Friday, May 17, 2013

Artist of the Day: Vampire Weekend

Look, this is really difficult to say, and I’m not sure why, but it’s hard to deny that Vampire Weekend are one of the most individual and important bands of the past five or so years. Okay, so I think I do know why it’s difficult to say - I want to hate them, and so does America! They are the 1%! Hearing Ezra Koenig croon in a semi-affected falsetto about the way he or his characters gaze sad and unsatisfied over the beautiful seascapes of Cape Cod and dream of fleeing yacht-style to somewhere, I don’t know, with a higher ratio of lighthouses to sun-drenched rocky coves where perhaps they can find happiness is among the most infuriating experiences in the history of the modern song, but it sure is pretty.

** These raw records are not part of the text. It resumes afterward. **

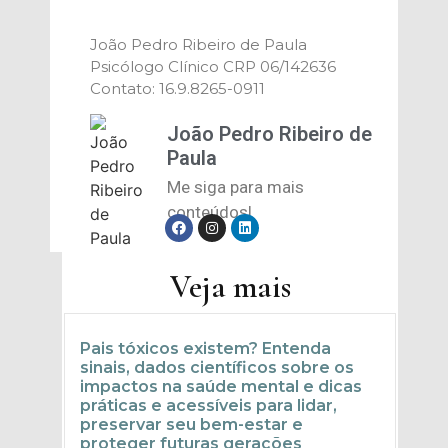
João Pedro Ribeiro de Paula
Psicólogo Clínico CRP 06/142636
Contato: 16.9.8265-0911
João Pedro Ribeiro de
Paula
Me siga para mais
conteúdos!
Veja mais
Pais tóxicos existem? Entenda
sinais, dados científicos sobre os
impactos na saúde mental e dicas
práticas e acessíveis para lidar,
preservar seu bem-estar e
proteger futuras gerações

Arcade Fire remade damaged adolescent folk-pop in the image of Neutral Milk Hotel, and LCD Soundsystem was basically the post-punk section of any given record store tossed in a blender, so what exactly is the Vampire Weekend? Some anomalous entity sprinkled with a peppering of Paul Simon, dashed with some baroque stylings and wrapped up nice and warm in a Vineyard Vines sweater? Yeah, that’s about right. There is not another Vampire Weekend, and there shan’t be. The groups latest record, Modern Vampires of the City is indulgent as ever, full of ceremony and superfluous ornamentation the likes of which could incite a new Protestant reformation, but the novelty is gone. No longer content to be some New England tourist attraction, this is a band reaching maturity, in this case with an excellent pop record that’s varied, beautiful, racing and calm, and still very, very them.